Dubinet cayó de rodillas frente al pequeño y expresó con la voz quebrada por el dolor:
-Perdón, hijo, te dejé morir dos veces.-Y por primera vez rompió en un llanto mudo que fue goteando en el heno y el estiércol.
Atrás Aguijedo con un pañuelo cubriéndose la nariz preguntó aturdido:
-¿Es él?
-Es él. –respondió Gervasio.
-Entonces ya es tarde. Ya no hay remedio.
La luna viró un ápice para dejar que un rayo gentil cayera sobre el cuerpo de Oliverio. Bajo sus piernas una cápsula de plata no más grande que un camafeo fulguró de repente.
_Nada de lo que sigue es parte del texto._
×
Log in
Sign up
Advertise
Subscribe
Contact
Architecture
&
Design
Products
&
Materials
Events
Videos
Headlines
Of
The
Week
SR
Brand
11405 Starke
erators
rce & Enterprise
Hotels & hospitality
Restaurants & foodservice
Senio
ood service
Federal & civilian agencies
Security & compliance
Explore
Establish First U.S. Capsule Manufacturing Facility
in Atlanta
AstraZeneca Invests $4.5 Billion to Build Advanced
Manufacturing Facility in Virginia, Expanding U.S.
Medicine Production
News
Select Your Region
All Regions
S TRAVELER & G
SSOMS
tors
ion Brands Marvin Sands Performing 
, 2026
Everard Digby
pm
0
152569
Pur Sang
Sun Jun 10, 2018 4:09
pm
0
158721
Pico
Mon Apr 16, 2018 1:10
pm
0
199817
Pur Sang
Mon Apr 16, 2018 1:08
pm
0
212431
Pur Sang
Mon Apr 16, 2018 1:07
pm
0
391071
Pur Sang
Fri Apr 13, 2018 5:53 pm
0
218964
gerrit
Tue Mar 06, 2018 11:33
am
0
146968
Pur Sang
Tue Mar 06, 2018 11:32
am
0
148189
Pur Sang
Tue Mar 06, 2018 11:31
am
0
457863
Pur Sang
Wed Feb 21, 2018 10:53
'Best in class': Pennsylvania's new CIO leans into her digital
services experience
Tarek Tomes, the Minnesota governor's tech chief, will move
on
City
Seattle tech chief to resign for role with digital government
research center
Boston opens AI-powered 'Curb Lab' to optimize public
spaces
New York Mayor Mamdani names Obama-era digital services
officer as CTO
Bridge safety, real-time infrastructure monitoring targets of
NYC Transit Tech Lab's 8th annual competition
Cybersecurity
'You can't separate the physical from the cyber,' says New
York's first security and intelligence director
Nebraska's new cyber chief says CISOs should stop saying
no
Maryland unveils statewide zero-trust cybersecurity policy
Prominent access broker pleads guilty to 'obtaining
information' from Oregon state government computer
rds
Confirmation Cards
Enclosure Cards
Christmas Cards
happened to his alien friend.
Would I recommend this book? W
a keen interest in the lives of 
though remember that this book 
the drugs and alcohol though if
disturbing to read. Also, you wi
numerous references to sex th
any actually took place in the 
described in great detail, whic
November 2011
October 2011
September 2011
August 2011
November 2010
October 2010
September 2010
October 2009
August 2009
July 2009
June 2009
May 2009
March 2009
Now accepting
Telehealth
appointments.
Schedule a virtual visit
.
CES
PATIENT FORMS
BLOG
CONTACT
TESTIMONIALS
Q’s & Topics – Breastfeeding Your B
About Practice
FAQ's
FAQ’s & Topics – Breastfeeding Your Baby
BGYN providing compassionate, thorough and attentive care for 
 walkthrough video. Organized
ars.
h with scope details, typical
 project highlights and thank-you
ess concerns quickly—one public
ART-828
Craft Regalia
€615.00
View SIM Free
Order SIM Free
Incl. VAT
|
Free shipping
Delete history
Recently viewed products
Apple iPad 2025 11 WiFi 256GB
Dubinet estiró la mano y la tomó con reverencia.
-¿Qué es eso? –preguntó Aguijedo.
Dubinet recordó la voz de la abuela mientras miraba las montañas con los ojos del pensamiento: Pobre mi muchacho solo y sin esperanzas guardado por mil lanzas, tragándose la verdad, día a día, tragándosela para que otros no puedan empuñarla.
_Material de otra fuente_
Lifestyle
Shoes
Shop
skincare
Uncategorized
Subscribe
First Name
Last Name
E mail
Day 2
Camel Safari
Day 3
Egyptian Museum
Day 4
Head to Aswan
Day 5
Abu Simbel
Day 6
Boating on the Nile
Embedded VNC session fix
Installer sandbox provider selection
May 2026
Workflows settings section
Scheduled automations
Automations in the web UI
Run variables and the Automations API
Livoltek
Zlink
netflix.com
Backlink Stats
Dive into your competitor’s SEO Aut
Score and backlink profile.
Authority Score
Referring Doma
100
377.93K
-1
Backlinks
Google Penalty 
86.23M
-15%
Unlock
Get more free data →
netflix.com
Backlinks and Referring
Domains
-La verdad. –contestó sosteniendo en alto la cápsula de plata.
Era un cilindro pequeño que olía a rancio y se adivinaba hueco. Lo hizo girar hasta que se separó en dos partes enseñando una cavidad interna que ocultaba un documento. Parecía tan pequeño y de repente los dedos de Dubinet lo fueron desplegando hasta hacer visible palabras escritas con tinta y un sello, un sello rojo que brillaba como las estrellas. Dubinet vertía lágrimas mudas a espaldas de los otros.
-Cuantas noches te tragaste la verdad, hijo mío, cuantas veces tu cuerpo la devolvió a la tierra y la volviste a tragar. Para que otros no pudieran empuñarla.
-¿Qué dice ese papel?
Dubinet no necesitó leerlo. Se lo alcanzó al fiscal que detrás del pañuelo y el asombro seguía siendo la ley y éste sin meditarlo un segundo, leyó en voz alta las letras azules bajo la luz de la luna:
Yo en pleno uso de mis facultades y por propia voluntad, lego todas las tierras que se extienden desde el canal de Pedro Simón hasta la falda de las montañas a mi hijo, Oliverio Puebla. Sírvase a mis vástagos cumplir mi último deseo sin cuestionarlo y actuando con nobleza y afecto hacia su hermano.
Félix D´Elissalde
Se hizo un sopor negro y espeso como la bruma. Nadie quiso hablar durante un lapso que no supo como medirse. Después una voz entre los muchos hombres dijo empobrecida:
-Triste fin el de los suyos. Ya no queda nadie para recibir la dote.
Gervasio De Alba parado frente al cadáver de Oliverio Puebla comprendió por fin su destino en aquella cripta de piedra, potestad de las almas sin reposo.
-Queda uno. –expresó recordando la promesa a su abuelo y salió a la noche para aspirar el aire fresco del monte y verter sus lágrimas sin testigos.